Thursday, March 14

The Infoscope: reality augmented with translation

In a New York Times article today (‘Point, Shoot and Translate Into English’, in the Technology section, 14 March 2002), Anne Eisenberg describes an ingenious new invention. It solves a common problem experienced by travellers: coping with foreign languages.

Dr R. Ismail Haritaoglu, a computer scientist at an IBM research centre in San Jose, California, has devised a cellphone or palmtop containing a colour digital camera that records text in the foreign language and transmits it to a server on the Web. There, software identifies and translates the words, sends English text back and superimposes it on the cellphone or palmtop screen. Cellphones with embedded cameras are already available in some parts of the world.

The device is intended for translation not of sizeable chunks of language, but of odd words, phrases and sentences –– up to three or four lines of text. In that it presents the real world (a Chinese shop sign, for instance) with virtual information (a translation of the sign) added as an overlay, Dr. Haritaoglu’s invention is an example of ‘augmented reality’. The user selects the part of the image that contains the words, just as a PC user would frame a section of a photo to be enlarged in a standard photo-editing program. The image is then compressed and sent to the server via the cellular network. The server carries out image processing, optical character recognition and translation from the source language (Chinese, French, Italian, Spanish or German, so far) to the target language (English).

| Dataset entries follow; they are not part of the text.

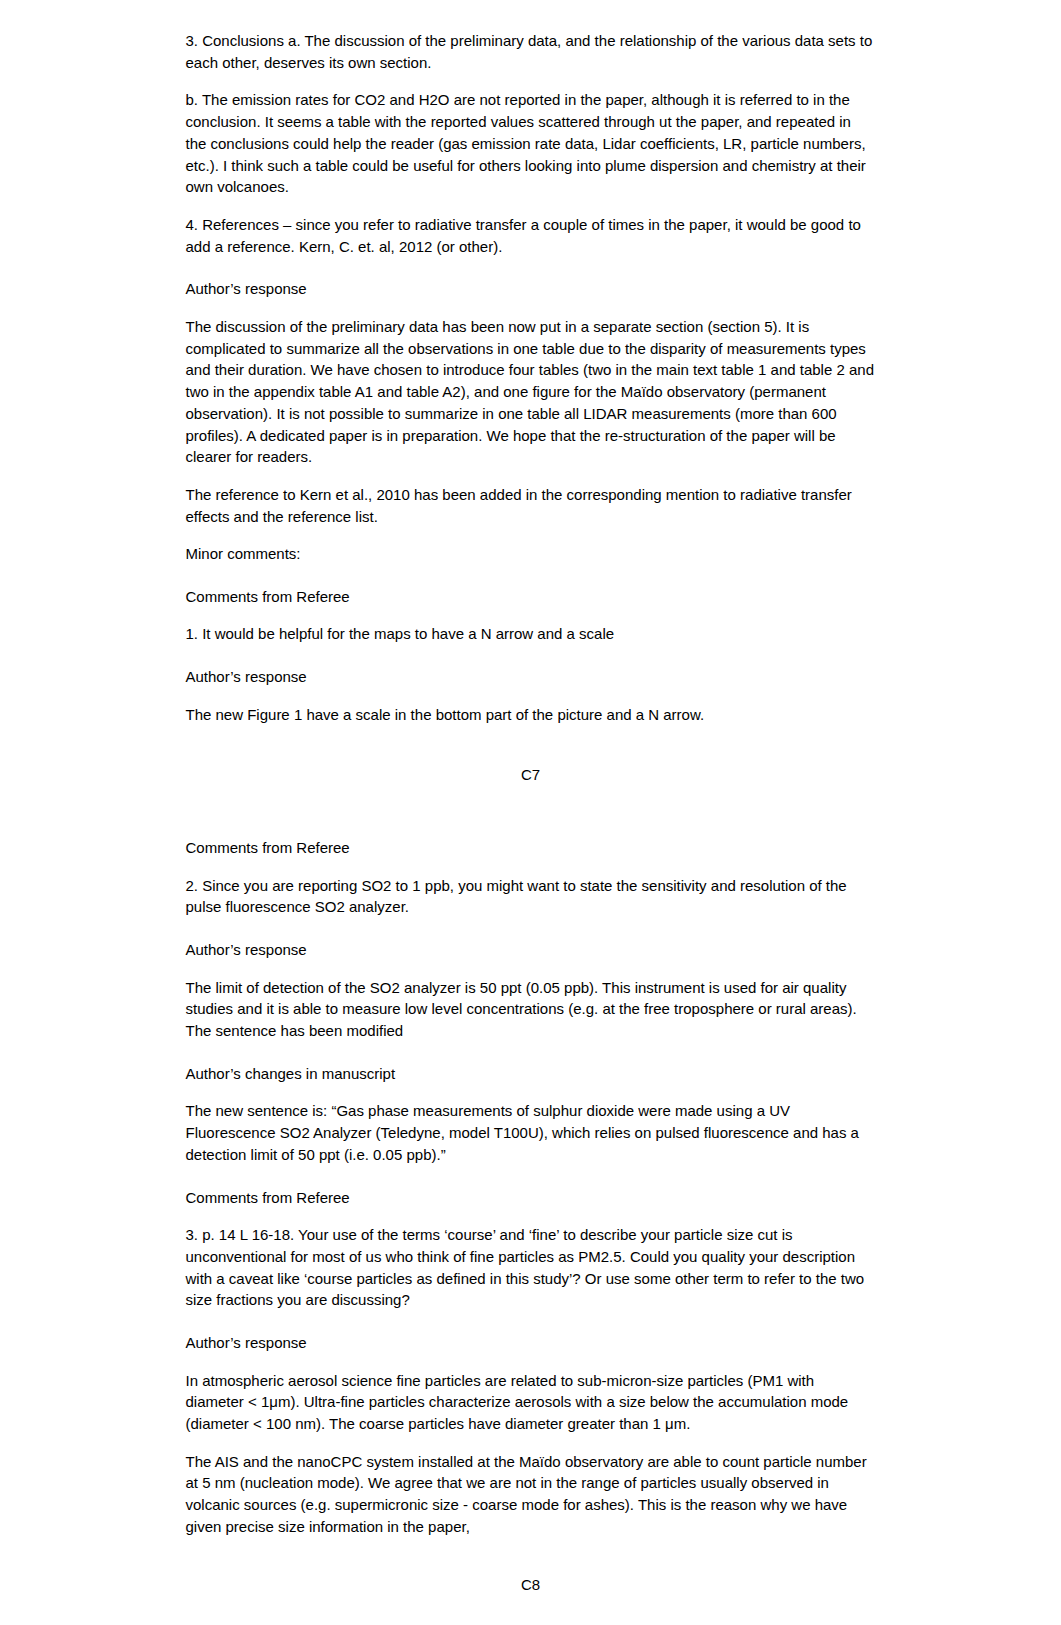3. Conclusions a. The discussion of the preliminary data, and the relationship of the various data sets to each other, deserves its own section.
b. The emission rates for CO2 and H2O are not reported in the paper, although it is referred to in the conclusion. It seems a table with the reported values scattered through ut the paper, and repeated in the conclusions could help the reader (gas emission rate data, Lidar coefficients, LR, particle numbers, etc.). I think such a table could be useful for others looking into plume dispersion and chemistry at their own volcanoes.
4. References – since you refer to radiative transfer a couple of times in the paper, it would be good to add a reference. Kern, C. et. al, 2012 (or other).
Author’s response
The discussion of the preliminary data has been now put in a separate section (section 5). It is complicated to summarize all the observations in one table due to the disparity of measurements types and their duration. We have chosen to introduce four tables (two in the main text table 1 and table 2 and two in the appendix table A1 and table A2), and one figure for the Maïdo observatory (permanent observation). It is not possible to summarize in one table all LIDAR measurements (more than 600 profiles). A dedicated paper is in preparation. We hope that the re-structuration of the paper will be clearer for readers.
The reference to Kern et al., 2010 has been added in the corresponding mention to radiative transfer effects and the reference list.
Minor comments:
Comments from Referee
1. It would be helpful for the maps to have a N arrow and a scale
Author’s response
The new Figure 1 have a scale in the bottom part of the picture and a N arrow.
C7
Comments from Referee
2. Since you are reporting SO2 to 1 ppb, you might want to state the sensitivity and resolution of the pulse fluorescence SO2 analyzer.
Author’s response
The limit of detection of the SO2 analyzer is 50 ppt (0.05 ppb). This instrument is used for air quality studies and it is able to measure low level concentrations (e.g. at the free troposphere or rural areas). The sentence has been modified
Author’s changes in manuscript
The new sentence is: “Gas phase measurements of sulphur dioxide were made using a UV Fluorescence SO2 Analyzer (Teledyne, model T100U), which relies on pulsed fluorescence and has a detection limit of 50 ppt (i.e. 0.05 ppb).”
Comments from Referee
3. p. 14 L 16-18. Your use of the terms ‘course’ and ‘fine’ to describe your particle size cut is unconventional for most of us who think of fine particles as PM2.5. Could you quality your description with a caveat like ‘course particles as defined in this study’? Or use some other term to refer to the two size fractions you are discussing?
Author’s response
In atmospheric aerosol science fine particles are related to sub-micron-size particles (PM1 with diameter < 1μm). Ultra-fine particles characterize aerosols with a size below the accumulation mode (diameter < 100 nm). The coarse particles have diameter greater than 1 μm.
The AIS and the nanoCPC system installed at the Maïdo observatory are able to count particle number at 5 nm (nucleation mode). We agree that we are not in the range of particles usually observed in volcanic sources (e.g. supermicronic size - coarse mode for ashes). This is the reason why we have given precise size information in the paper,
C8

Augmented reality means the addition of information other than translations, too. If a camera fitted with a Global Positioning System device is pointed at a building, the overlay can consist of a street map of the area where the user is standing. The potential of the technology is vast.

IBM is seeking to develop Dr. Haritaoglu’s prototype, called the ‘Infoscope’, with several companies that might want to provide image analysis, including sign translation. Dr. Henry Fuchs, a computer science professor and expert on augmented reality at the University of North Carolina, says that such translation devices will become even more useful in five to 10 years’ time. He envisions glasses with a miniaturised camera in the side-piece, and the display in the top edge.

Meanwhile, Dr Haritaoglu keeps testing his prototype, Anne Eisenberg writes. Recently, he has been trying it out in Chinatown, San Francisco, deciphering the Chinese characters for shark fin, ginseng and so forth. ‘I was surprised when I pointed the camera at one box labelled in Chinese,’ he is reported to have said. Back came the translation of the words on the price tag: ‘Buy one, get one free.’